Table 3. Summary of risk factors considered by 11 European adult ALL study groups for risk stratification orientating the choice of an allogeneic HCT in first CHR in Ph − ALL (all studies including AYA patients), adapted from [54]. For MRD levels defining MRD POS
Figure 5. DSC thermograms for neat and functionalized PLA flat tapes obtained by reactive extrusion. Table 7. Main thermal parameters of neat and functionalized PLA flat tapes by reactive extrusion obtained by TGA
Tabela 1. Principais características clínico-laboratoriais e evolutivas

--

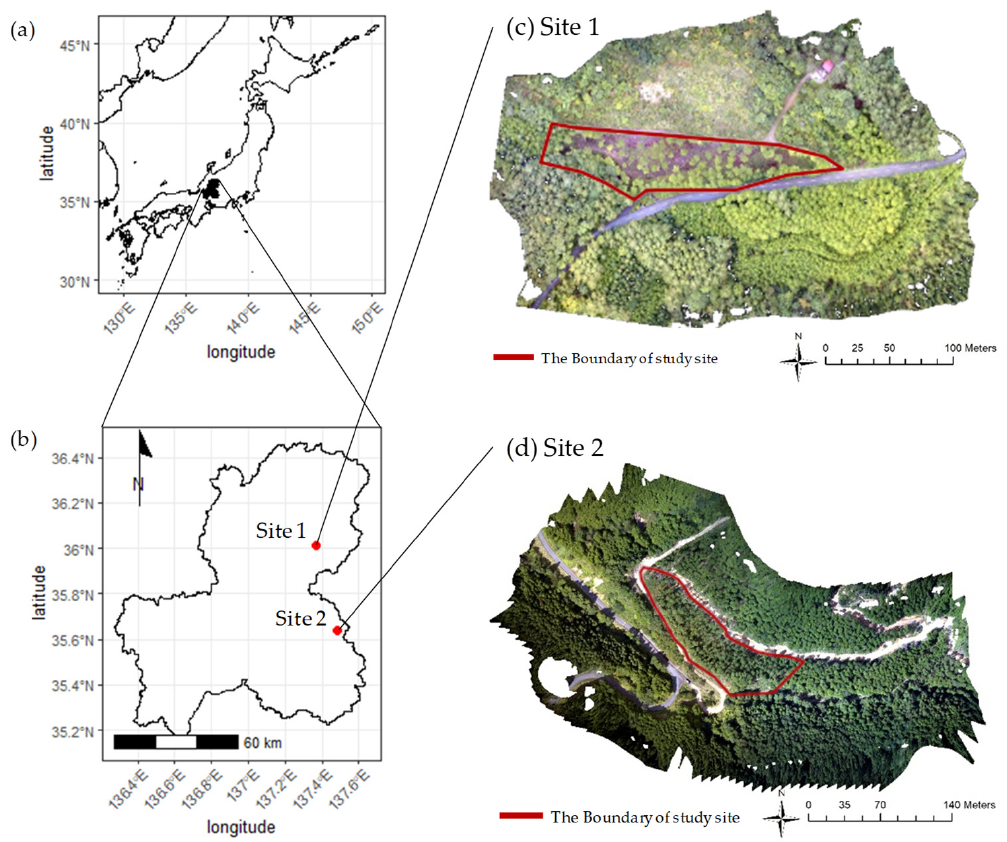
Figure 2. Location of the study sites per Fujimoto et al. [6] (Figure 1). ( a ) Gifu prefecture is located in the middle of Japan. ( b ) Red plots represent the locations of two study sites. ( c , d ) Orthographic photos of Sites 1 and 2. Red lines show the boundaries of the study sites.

* [PROBLEM]: Could you return exactly the stretch of the data above that starts at the line with "Table 3. Summary" and ends at the line with "Tabela 1. Principais", both lines included?

* [TASK OUTPUT]:
Table 3. Summary of risk factors considered by 11 European adult ALL study groups for risk stratification orientating the choice of an allogeneic HCT in first CHR in Ph − ALL (all studies including AYA patients), adapted from [54]. For MRD levels defining MRD POS
Figure 5. DSC thermograms for neat and functionalized PLA flat tapes obtained by reactive extrusion. Table 7. Main thermal parameters of neat and functionalized PLA flat tapes by reactive extrusion obtained by TGA
Tabela 1. Principais características clínico-laboratoriais e evolutivas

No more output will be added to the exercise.